Task statement:
Would you print exactly the lines that begin the listing and continue through the line holding "[13] P. Chak, P."? No pictures, please.

Records for the task:

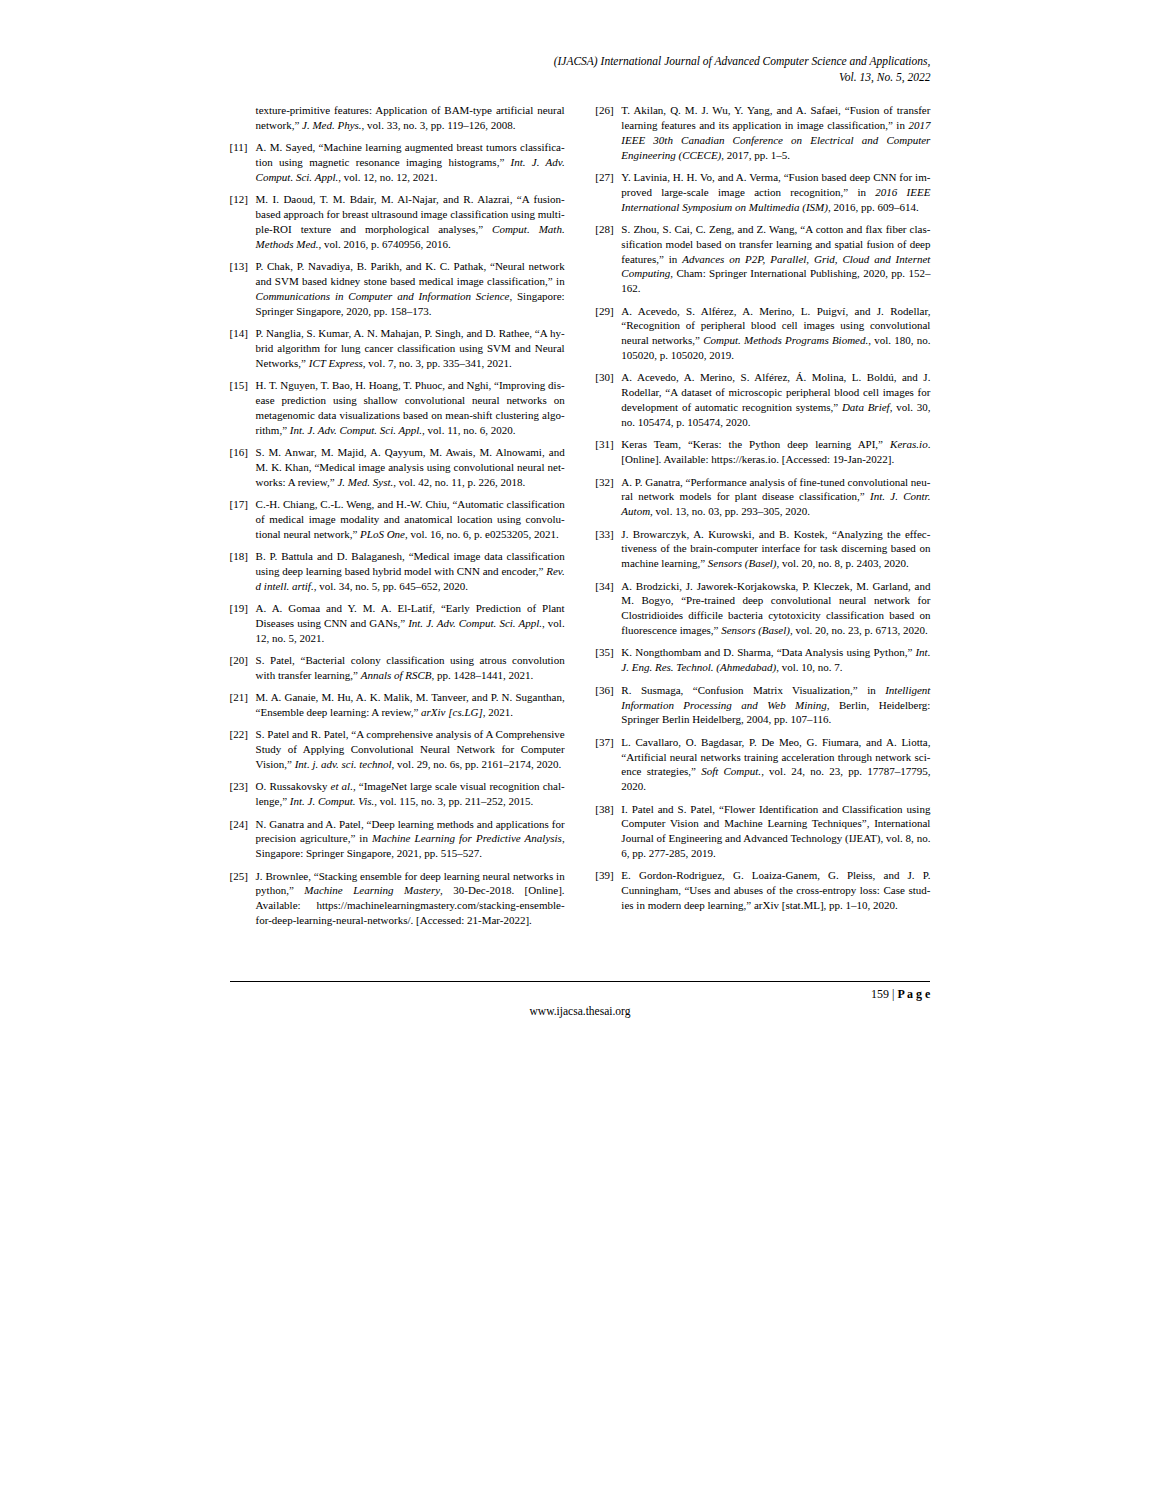(IJACSA) International Journal of Advanced Computer Science and Applications,
Vol. 13, No. 5, 2022
texture-primitive features: Application of BAM-type artificial neural network,” J. Med. Phys., vol. 33, no. 3, pp. 119–126, 2008.
[11] A. M. Sayed, “Machine learning augmented breast tumors classification using magnetic resonance imaging histograms,” Int. J. Adv. Comput. Sci. Appl., vol. 12, no. 12, 2021.
[12] M. I. Daoud, T. M. Bdair, M. Al-Najar, and R. Alazrai, “A fusion-based approach for breast ultrasound image classification using multiple-ROI texture and morphological analyses,” Comput. Math. Methods Med., vol. 2016, p. 6740956, 2016.
[13] P. Chak, P. Navadiya, B. Parikh, and K. C. Pathak, “Neural network and SVM based kidney stone based medical image classification,” in Communications in Computer and Information Science, Singapore: Springer Singapore, 2020, pp. 158–173.
[14] P. Nanglia, S. Kumar, A. N. Mahajan, P. Singh, and D. Rathee, “A hybrid algorithm for lung cancer classification using SVM and Neural Networks,” ICT Express, vol. 7, no. 3, pp. 335–341, 2021.
[15] H. T. Nguyen, T. Bao, H. Hoang, T. Phuoc, and Nghi, “Improving disease prediction using shallow convolutional neural networks on metagenomic data visualizations based on mean-shift clustering algorithm,” Int. J. Adv. Comput. Sci. Appl., vol. 11, no. 6, 2020.
[16] S. M. Anwar, M. Majid, A. Qayyum, M. Awais, M. Alnowami, and M. K. Khan, “Medical image analysis using convolutional neural networks: A review,” J. Med. Syst., vol. 42, no. 11, p. 226, 2018.
[17] C.-H. Chiang, C.-L. Weng, and H.-W. Chiu, “Automatic classification of medical image modality and anatomical location using convolutional neural network,” PLoS One, vol. 16, no. 6, p. e0253205, 2021.
[18] B. P. Battula and D. Balaganesh, “Medical image data classification using deep learning based hybrid model with CNN and encoder,” Rev. d intell. artif., vol. 34, no. 5, pp. 645–652, 2020.
[19] A. A. Gomaa and Y. M. A. El-Latif, “Early Prediction of Plant Diseases using CNN and GANs,” Int. J. Adv. Comput. Sci. Appl., vol. 12, no. 5, 2021.
[20] S. Patel, “Bacterial colony classification using atrous convolution with transfer learning,” Annals of RSCB, pp. 1428–1441, 2021.
[21] M. A. Ganaie, M. Hu, A. K. Malik, M. Tanveer, and P. N. Suganthan, “Ensemble deep learning: A review,” arXiv [cs.LG], 2021.
[22] S. Patel and R. Patel, “A comprehensive analysis of A Comprehensive Study of Applying Convolutional Neural Network for Computer Vision,” Int. j. adv. sci. technol, vol. 29, no. 6s, pp. 2161–2174, 2020.
[23] O. Russakovsky et al., “ImageNet large scale visual recognition challenge,” Int. J. Comput. Vis., vol. 115, no. 3, pp. 211–252, 2015.
[24] N. Ganatra and A. Patel, “Deep learning methods and applications for precision agriculture,” in Machine Learning for Predictive Analysis, Singapore: Springer Singapore, 2021, pp. 515–527.
[25] J. Brownlee, “Stacking ensemble for deep learning neural networks in python,” Machine Learning Mastery, 30-Dec-2018. [Online]. Available: https://machinelearningmastery.com/stacking-ensemble-for-deep-learning-neural-networks/. [Accessed: 21-Mar-2022].
[26] T. Akilan, Q. M. J. Wu, Y. Yang, and A. Safaei, “Fusion of transfer learning features and its application in image classification,” in 2017 IEEE 30th Canadian Conference on Electrical and Computer Engineering (CCECE), 2017, pp. 1–5.
[27] Y. Lavinia, H. H. Vo, and A. Verma, “Fusion based deep CNN for improved large-scale image action recognition,” in 2016 IEEE International Symposium on Multimedia (ISM), 2016, pp. 609–614.
[28] S. Zhou, S. Cai, C. Zeng, and Z. Wang, “A cotton and flax fiber classification model based on transfer learning and spatial fusion of deep features,” in Advances on P2P, Parallel, Grid, Cloud and Internet Computing, Cham: Springer International Publishing, 2020, pp. 152–162.
[29] A. Acevedo, S. Alférez, A. Merino, L. Puigví, and J. Rodellar, “Recognition of peripheral blood cell images using convolutional neural networks,” Comput. Methods Programs Biomed., vol. 180, no. 105020, p. 105020, 2019.
[30] A. Acevedo, A. Merino, S. Alférez, Á. Molina, L. Boldú, and J. Rodellar, “A dataset of microscopic peripheral blood cell images for development of automatic recognition systems,” Data Brief, vol. 30, no. 105474, p. 105474, 2020.
[31] Keras Team, “Keras: the Python deep learning API,” Keras.io. [Online]. Available: https://keras.io. [Accessed: 19-Jan-2022].
[32] A. P. Ganatra, “Performance analysis of fine-tuned convolutional neural network models for plant disease classification,” Int. J. Contr. Autom, vol. 13, no. 03, pp. 293–305, 2020.
[33] J. Browarczyk, A. Kurowski, and B. Kostek, “Analyzing the effectiveness of the brain-computer interface for task discerning based on machine learning,” Sensors (Basel), vol. 20, no. 8, p. 2403, 2020.
[34] A. Brodzicki, J. Jaworek-Korjakowska, P. Kleczek, M. Garland, and M. Bogyo, “Pre-trained deep convolutional neural network for Clostridioides difficile bacteria cytotoxicity classification based on fluorescence images,” Sensors (Basel), vol. 20, no. 23, p. 6713, 2020.
[35] K. Nongthombam and D. Sharma, “Data Analysis using Python,” Int. J. Eng. Res. Technol. (Ahmedabad), vol. 10, no. 7.
[36] R. Susmaga, “Confusion Matrix Visualization,” in Intelligent Information Processing and Web Mining, Berlin, Heidelberg: Springer Berlin Heidelberg, 2004, pp. 107–116.
[37] L. Cavallaro, O. Bagdasar, P. De Meo, G. Fiumara, and A. Liotta, “Artificial neural networks training acceleration through network science strategies,” Soft Comput., vol. 24, no. 23, pp. 17787–17795, 2020.
[38] I. Patel and S. Patel, “Flower Identification and Classification using Computer Vision and Machine Learning Techniques”, International Journal of Engineering and Advanced Technology (IJEAT), vol. 8, no. 6, pp. 277-285, 2019.
[39] E. Gordon-Rodriguez, G. Loaiza-Ganem, G. Pleiss, and J. P. Cunningham, “Uses and abuses of the cross-entropy loss: Case studies in modern deep learning,” arXiv [stat.ML], pp. 1–10, 2020.
159 | P a g e
www.ijacsa.thesai.org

Completed exercise:
(IJACSA) International Journal of Advanced Computer Science and Applications,
Vol. 13, No. 5, 2022
texture-primitive features: Application of BAM-type artificial neural network,” J. Med. Phys., vol. 33, no. 3, pp. 119–126, 2008.
[11] A. M. Sayed, “Machine learning augmented breast tumors classification using magnetic resonance imaging histograms,” Int. J. Adv. Comput. Sci. Appl., vol. 12, no. 12, 2021.
[12] M. I. Daoud, T. M. Bdair, M. Al-Najar, and R. Alazrai, “A fusion-based approach for breast ultrasound image classification using multiple-ROI texture and morphological analyses,” Comput. Math. Methods Med., vol. 2016, p. 6740956, 2016.
[13] P. Chak, P. Navadiya, B. Parikh, and K. C. Pathak, “Neural network and SVM based kidney stone based medical image classification,” in Communications in Computer and Information Science, Singapore: Springer Singapore, 2020, pp. 158–173.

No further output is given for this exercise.